The adult mammalian heart has a limited regenerative capacity due primarily to reduced cardiomyocyte (CM) proliferation. Here, we demonstrated hedgehog (HH) signaling pathway as an essential regulator of heart regeneration and CM proliferation. We undertook genome-wide screening using a novel algorithm, bootstrap, which showed an induction of HH signals in the regenerating newt heart. Blockade of HH signaling in the resected newt heart resulted in complete ablation of cardiac regeneration and scar formation. EdU-labeling revealed that inhibition of the HH pathway significantly reduced CM proliferation by 3-fold (n=4 at each time period post-injury). In mammals, cardiac specific loss- and gain-of-function of HH signals demonstrated its role in CM proliferation and regeneration in the postnatal heart. Genetic deletion of floxed-Smoothened ( Smo L/L ) allele at postnatal day 2 (P2) inhibited neonatal heart regeneration with impaired cardiac function and scarring following injury.

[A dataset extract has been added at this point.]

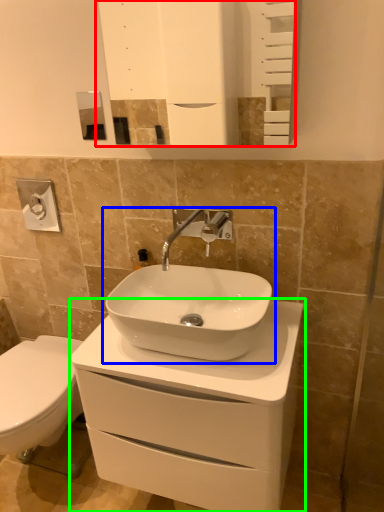
Question: Considering the real-world distances, which object is farthest from mirror (highlighted by a red box)? sink (highlighted by a blue box) or bathroom cabinet (highlighted by a green box)?

Choices:
 (A) sink
 (B) bathroom cabinet

Answer: (B)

Conversely, induction of constitutively active Smoothened (SmoM2) at P7 stimulated CM proliferation by 2.5-fold (n=3) and regeneration after myocardial infarction during the non-regenerative window. Lineage-tracing experiments showed that activation of Smo contributed to heart regeneration by promoting proliferation of the pre-existing cardiomyocytes. Activation of HH signals in the cultured CM at P1 and P7 showed an increased proliferative response by 2- and 3-fold (n=4; 1900 cells evaluated for each condition), respectively. Mechanistically, ChIP-seq analysis revealed that HH signals promoted the proliferative program by directly regulating the expression of cyclin-dependent kinases including cyclinD2, cyclinE1 and Cdc7. Finally, activation of HH signaling in the terminally differentiated hiPSC-derived CM resulted in an increase in the number of α-Actinin + /EdU + and α-Actinin + /Ki67 + cells by 2.5-fold (n=3; 645 cells assessed for each condition) and 3-fold (n=3; 685 cells assessed for each condition), respectively. These studies defined an evolutionarily conserved function of HH signaling from newt to mouse to human, as a key regulator of cardiomyocyte proliferation and regeneration that may serve as a platform for regenerative therapies.